Text segment ->
★ ★ ★ ★ ★
Sunday, May 27, 2007

Daring Bakers Challenge: Le Gâteau Saint Honoré



Once upon a time there was a beautiful swan
Who lived in a lake made of sugar and cream
The swan was happy in his little sweet dream
Surrounded by whipped clouds and caramel bun





When I first saw this month’s challenge, chosen by Helene and Anita, I was a little skeptical and afraid that I wouldn’t be able to make it. I’ve never made Le gâteau Saint Honoré before and I know that if it weren’t for my fellow daring bakers I would have never done it. I guess I am not an adventurous when it comes to this kind of cakes.
Having some bad memories from a greasy, sticky puff pastry, I just didn’t know what to expect with this one. But I wasn’t disappointed. I wasn’t disappointed at all. Not only the puff pastry turns out wonderfully flaky and delicious but also the making of this cake allowed me to challenge my pastry skills and to face my fear of…piping bag.
For years I’ve been avoiding recipes that involves piping bags, using instead ziplog bags or my handy dandy…spoon.
My icing flowers weren’t perfect. Actually they were far from being perfect but I haven’t given up hope that one day I will be an expert on this subject. For a beginner I am quite proud of my self.
The thing that I will change next time is making a smaller portion of this cake because it is just too much for only two persons. Or, I will invite all the daring bakers to share it with me!
Who wants the swan?

Thanks to Helene and Anita for this May’s challenge and for introducing me to this delicious cake that is Le gâteau Saint Honoré. Head over to their respective blogs to find the recipe in its entirety.
Don’t forget to check out other daring bakers’ beautiful creations.
I am now a daring baker and proud of it.


Tuesday, May 22, 2007

Challattone!



Don’t try to look this word up in the dictionary or any cookbook because it doesn’t exist.
What is Challattone?

Challattone is what happened when a woman wants to surprise her husband, a panettone fanatic, but doesn’t have a Panettone recipe.
What did she do?

She took a Challah bread recipe and turned it into a fake panettone by adding candied fruit peels and golden raisins. The result: Challattone.
Why did she choose the Challah recipe? Why not brioche?

Well, the woman thought the texture of Challah is closer to the Panettone, and making brioche can be too much work for her. The woman can be lazy sometimes.
So, making Challah bread is easier than brioche?

It is supposed to be easier, but not for this woman who has a funny way reading a recipe: first, she reads the ingredients, then reads the first part of the preparation then jumps to the baking time. What she forgot is that bread needs to rise twice. The result: going to bed at 2 AM.
Did they enjoy the bread?

They did. Challattone was far from tasting like a Panettone but it was a good and fragrant Challah bread. The husband is still hoping to have a warm, homemade Panettone for breakfast and the woman is still up for the challenge but this time she is armed with an authentic Panettone recipe and can’t wait to try it.
★ ★ ★ ★ ★
What to do ->
1) Reproduce everything in the blog posts from "Thanks to Helene" down to "What is Challattone?".
2) Answer these questions using the blog posts:
(a) Who chose the Saint Honoré challenge?
(b) What did the writer add to the Challah recipe to make it resemble panettone?
(c) At what time did the writer go to bed because of the Challah bread?
The lines after the blog posts have nothing to do with them.
★ ★ ★ ★ ★
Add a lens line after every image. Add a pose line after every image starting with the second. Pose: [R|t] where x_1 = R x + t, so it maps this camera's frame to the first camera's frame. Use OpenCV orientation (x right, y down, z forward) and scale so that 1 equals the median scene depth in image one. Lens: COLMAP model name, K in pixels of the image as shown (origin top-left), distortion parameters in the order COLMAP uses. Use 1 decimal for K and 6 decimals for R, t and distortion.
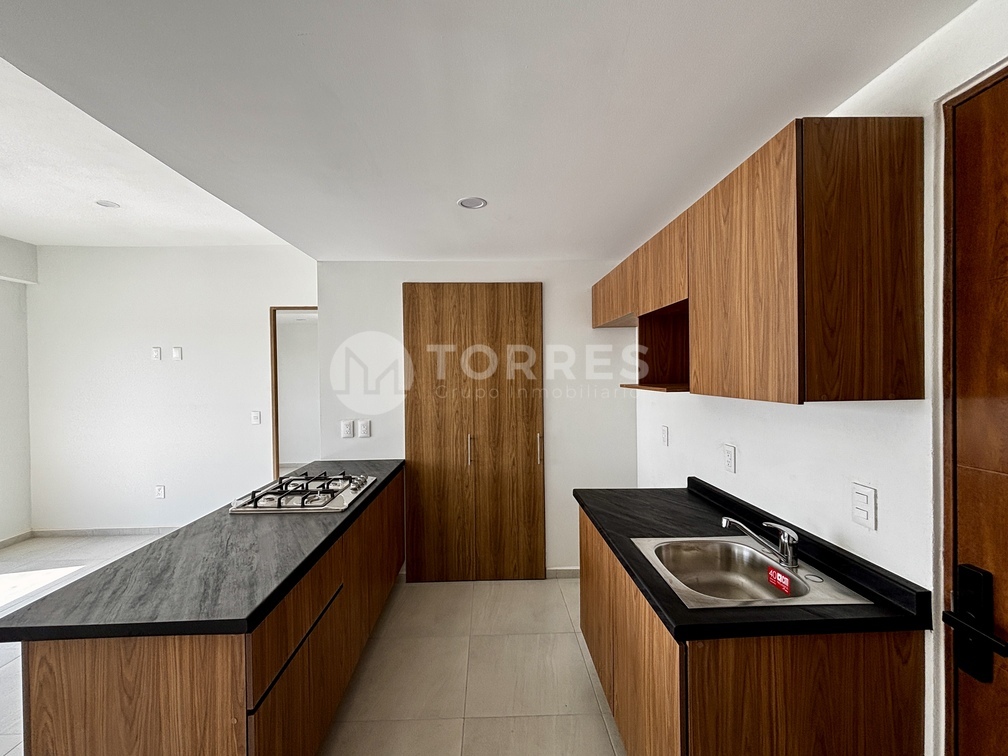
lens RADIAL K [[430.6, 0, 488.0], [0, 430.6, 379.2], [0, 0, 1]] dist [0.003167, -0.000263]
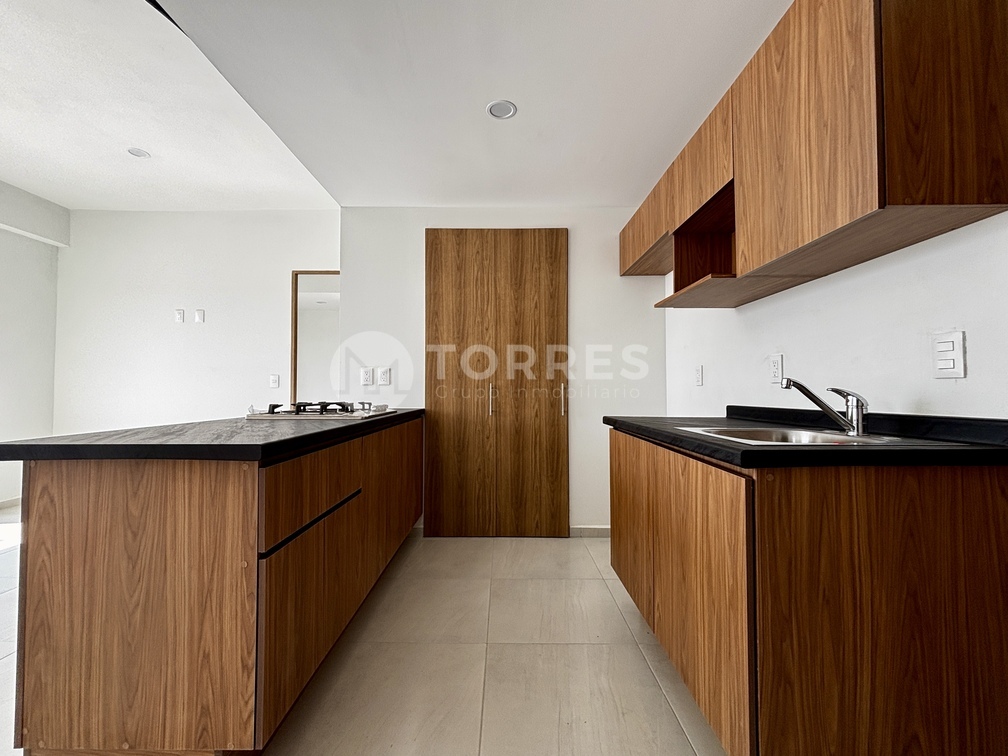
lens RADIAL K [[429.9, 0, 488.5], [0, 429.9, 377.4], [0, 0, 1]] dist [0.002672, 0.000422]
pose [[0.999380, 0.011890, -0.033154, -0.023084], [-0.013205, 0.999123, -0.039739, 0.205696], [0.032653, 0.040152, 0.998660, 0.045318]]
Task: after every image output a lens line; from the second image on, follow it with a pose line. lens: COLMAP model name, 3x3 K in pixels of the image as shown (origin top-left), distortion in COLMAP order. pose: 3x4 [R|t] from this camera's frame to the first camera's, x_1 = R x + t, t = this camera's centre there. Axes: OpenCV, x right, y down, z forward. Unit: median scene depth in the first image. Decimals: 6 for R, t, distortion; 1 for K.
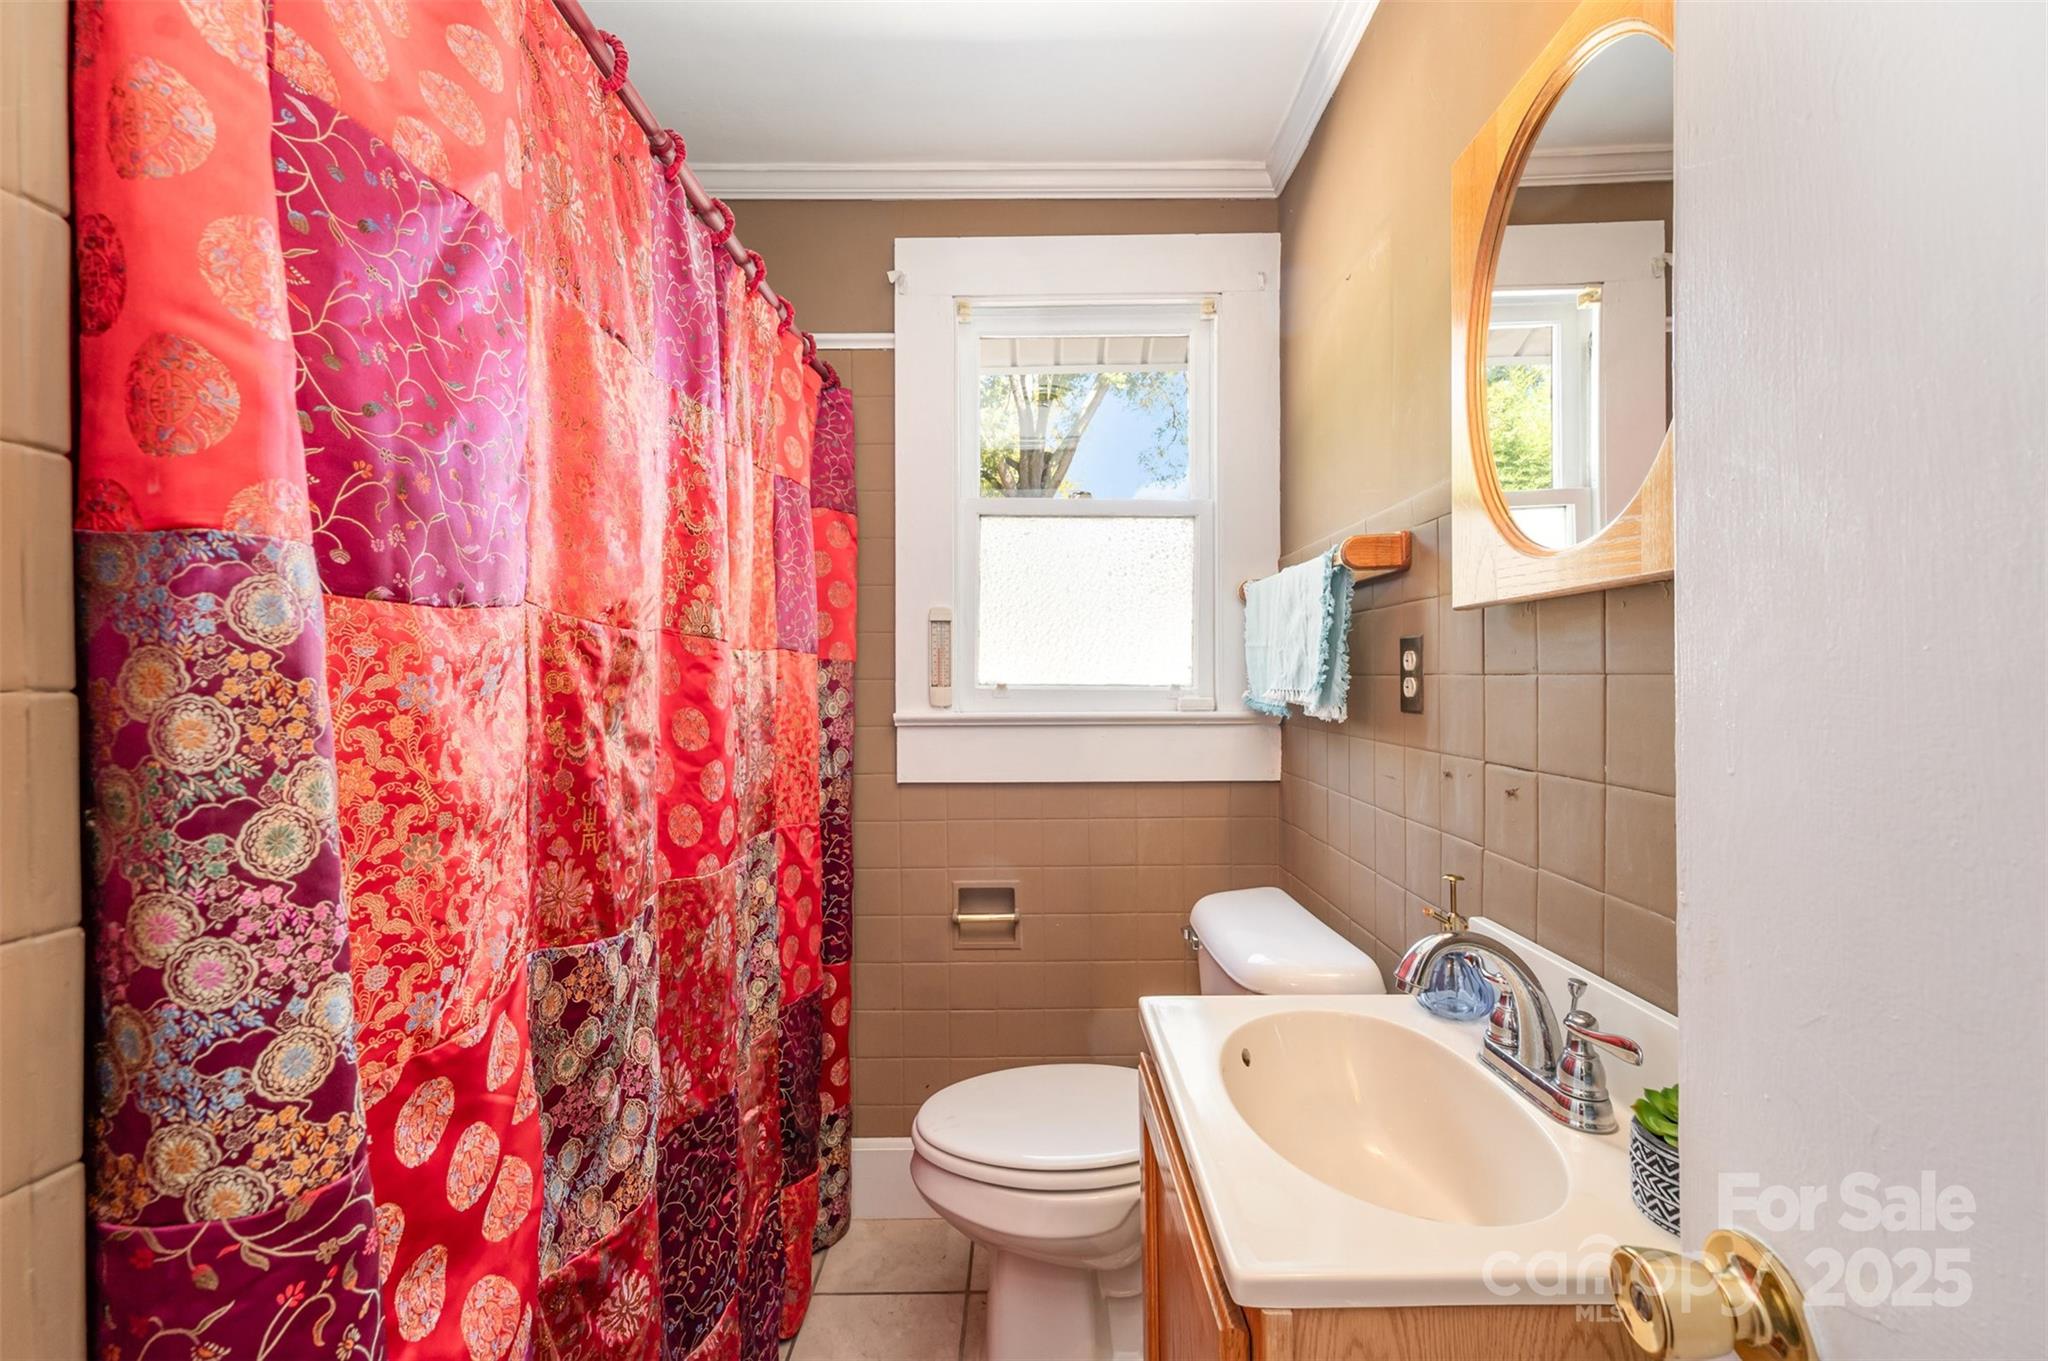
★ ★ ★ ★ ★
Responses per task ->
1)
Thanks to Helene and Anita for this May’s challenge and for introducing me to this delicious cake that is Le gâteau Saint Honoré. Head over to their respective blogs to find the recipe in its entirety.
Don’t forget to check out other daring bakers’ beautiful creations.
I am now a daring baker and proud of it.


Tuesday, May 22, 2007

Challattone!



Don’t try to look this word up in the dictionary or any cookbook because it doesn’t exist.
What is Challattone?

2)
(a) Helene and Anita
(b) Candied fruit peels and golden raisins
(c) 2 AM